Source:
──────
QUIC C. Krasic
Internet-Draft Google
Intended status: Standards Track January 3, 2018
Expires: July 7, 2018

Header Compression for HTTP over QUIC
draft-krasic-quic-qcram-03

Abstract

The design of the core QUIC transport and the mapping of HTTP semantics over it subsume many HTTP/2 features, prominent among them stream multiplexing and HTTP header compression. A key advantage of the QUIC transport is it provides stream multiplexing free of HoL blocking between streams, while in HTTP/2 multiplexed streams can suffer HoL blocking primarily due to HTTP/2’s layering above TCP. However if HPACK is used for header compression, HTTP over QUIC is still vulnerable to HoL blocking, because of how HPACK exploits header redundancies between multiplexed HTTP transactions. This draft defines QCRAM, a variation of HPACK and mechanisms in the QUIC HTTP mapping that allow QUIC implementations the flexibility to avoid header-compression induced HoL blocking.

Status of This Memo

This Internet-Draft is submitted in full conformance with the provisions of BCP 78 and BCP 79.

Internet-Drafts are working documents of the Internet Engineering Task Force (IETF). Note that other groups may also distribute working documents as Internet-Drafts. The list of current Internet-Drafts is at https://datatracker.ietf.org/drafts/current/.

Internet-Drafts are draft documents valid for a maximum of six months and may be updated, replaced, or obsoleted by other documents at any time. It is inappropriate to use Internet-Drafts as reference material or to cite them other than as "work in progress."

This Internet-Draft will expire on July 7, 2018.

Copyright Notice

Copyright (c) 2018 IETF Trust and the persons identified as the document authors. All rights reserved.

This document is subject to BCP 78 and the IETF Trust's Legal Provisions Relating to IETF Documents (https://trustee.ietf.org/license-info) in effect on the date of publication of this document. Please review these documents carefully, as they describe your rights and restrictions with respect to this document. Code Components extracted from this document must include Simplified BSD License text as described in Section 4.e of the Trust Legal Provisions and are provided without warranty as described in the Simplified BSD License.
──────
Data provided:
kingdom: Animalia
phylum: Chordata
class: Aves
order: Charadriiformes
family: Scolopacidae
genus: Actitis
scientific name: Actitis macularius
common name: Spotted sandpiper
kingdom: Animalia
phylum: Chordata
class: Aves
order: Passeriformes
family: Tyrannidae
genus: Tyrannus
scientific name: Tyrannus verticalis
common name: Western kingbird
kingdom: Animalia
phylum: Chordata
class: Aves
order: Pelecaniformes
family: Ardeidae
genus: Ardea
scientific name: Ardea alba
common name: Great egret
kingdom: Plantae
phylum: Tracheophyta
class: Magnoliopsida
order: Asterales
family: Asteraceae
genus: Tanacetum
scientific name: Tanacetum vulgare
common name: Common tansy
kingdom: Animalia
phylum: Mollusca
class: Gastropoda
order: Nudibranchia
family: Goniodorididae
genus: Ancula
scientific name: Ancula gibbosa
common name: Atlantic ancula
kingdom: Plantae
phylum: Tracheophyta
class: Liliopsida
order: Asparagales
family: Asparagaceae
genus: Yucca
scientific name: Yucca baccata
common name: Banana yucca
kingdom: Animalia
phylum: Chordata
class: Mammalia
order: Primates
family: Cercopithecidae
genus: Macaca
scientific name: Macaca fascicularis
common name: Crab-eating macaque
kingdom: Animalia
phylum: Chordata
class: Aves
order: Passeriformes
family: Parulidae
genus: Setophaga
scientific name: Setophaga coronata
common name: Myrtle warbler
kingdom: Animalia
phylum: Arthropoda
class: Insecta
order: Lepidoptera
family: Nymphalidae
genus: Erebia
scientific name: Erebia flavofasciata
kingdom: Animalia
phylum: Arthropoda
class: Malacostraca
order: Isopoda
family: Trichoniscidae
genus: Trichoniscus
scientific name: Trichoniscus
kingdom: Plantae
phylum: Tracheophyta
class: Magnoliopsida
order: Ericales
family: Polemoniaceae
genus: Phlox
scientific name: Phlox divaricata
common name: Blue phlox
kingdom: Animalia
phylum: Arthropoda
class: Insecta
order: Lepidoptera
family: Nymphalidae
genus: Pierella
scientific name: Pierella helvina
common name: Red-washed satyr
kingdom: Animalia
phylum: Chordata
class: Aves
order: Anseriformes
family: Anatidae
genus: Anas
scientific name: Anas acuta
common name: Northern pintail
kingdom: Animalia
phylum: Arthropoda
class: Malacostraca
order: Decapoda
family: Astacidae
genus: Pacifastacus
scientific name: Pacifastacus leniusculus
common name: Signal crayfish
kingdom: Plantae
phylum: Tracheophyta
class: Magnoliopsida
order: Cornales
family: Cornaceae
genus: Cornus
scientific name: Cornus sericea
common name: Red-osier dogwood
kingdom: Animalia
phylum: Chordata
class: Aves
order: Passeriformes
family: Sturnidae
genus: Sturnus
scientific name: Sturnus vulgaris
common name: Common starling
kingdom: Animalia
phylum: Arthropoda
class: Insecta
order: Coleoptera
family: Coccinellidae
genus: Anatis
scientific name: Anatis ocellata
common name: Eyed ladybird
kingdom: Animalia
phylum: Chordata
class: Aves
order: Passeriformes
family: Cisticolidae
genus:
──────
Stated task 1:
In the draft on header compression for HTTP over QUIC, what is QCRAM described as?
Stated task 2:
Replace "persons" with "people" in the passage of the QUIC header compression draft from "This Internet-Draft will" up to and including "All rights reserved.", and write out that passage.

Solution 1:
A variation of HPACK.

Solution 2:
This Internet-Draft will expire on July 7, 2018.

Copyright Notice

Copyright (c) 2018 IETF Trust and the people identified as the document authors. All rights reserved.